Q: What about those who say polygamy inherently exploits or abuses women?

Olsen: Some feminists argued back in the '60s and '70s that marriage was inherently abusive and patriarchal -- that it was not a good deal for women. As the feminist movement has matured, there has been an evolution in that thinking. Polygamy can grow into a healthier model for some women.
There you have it: gay men telling straight women that polygamy may be healthy for them.

Think gay marriage is just about fairness? I wrote why it isn't here.

But here's a clear example how it's about power, and tearing down our civilization: the Federal 9th Circuit Court has now held that the words "marriage" and "natural family" and "a union of a man and a women" constitute hatespeech in the workplace because a lesbian felt "excluded" -- but "National Coming Out Day" is just fine in the workplace!
The story is that a few employees for the city of Oakland, Calif., grew tired of having liberalism rammed down their throats. They formed the “Good News Employee Association” in response to an e-mail that encouraged employees to participate in “National Coming-Out Day.”

In response, the Good News employees posted an introductory flier on the employee bulletin board Jan. 3.

It said: “Preserve Our Workplace With Integrity: Good News Employee Association is a forum for people of faith to express their views on the contemporary issues of the day.” It said it opposed “all views which seek to redefine the natural family and marriage,” which it defined as “a union of a man and a woman, according to California state law.”

A lesbian co-worker, Judith Jennings, spotted the flier and complained to the city attorney’s office that it made her feel “targeted” and “excluded,” according to a deposition.

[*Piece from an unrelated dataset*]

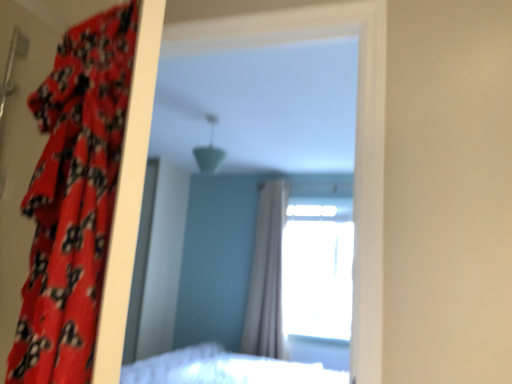
Question: Based on their sizes in the image, would you say white sheer curtain at center, the 2th curtain viewed from the front, is bigger or smaller than red floral fabric curtain at left, placed as the second curtain when sorted from right to left?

The flier was removed by a supervisor because it violated the city’s anti-discrimination rules.

The 9th U.S. Circuit Court of Appeals said employees’ freedom of speech takes a back seat to employers’ “legitimate administrative interests.” They were allowed to submit a new flier, subject to “certain editorial constraints.”
This led one blogger to note,
The city of Oakland seems to be creating a workplace that is hostile to strait-laced Christians.

I have to wonder why I am supporting gay marriage when one group of gays and one federal circuit court contend that “marriage” is a profanity that should not be uttered at work.
Only the naive thought they were supporting fairness and "equal rights" in supporting gays in this farce of "gay marriage"! It was and is always about destroying traditional marriage and by extension, mainstream society.

I have one word for those who are destroying our culture: die.


Blogger The_Bad said...

It never ceases to amaze me how sensitive the intolerant are. Almost as sensitive as the insane.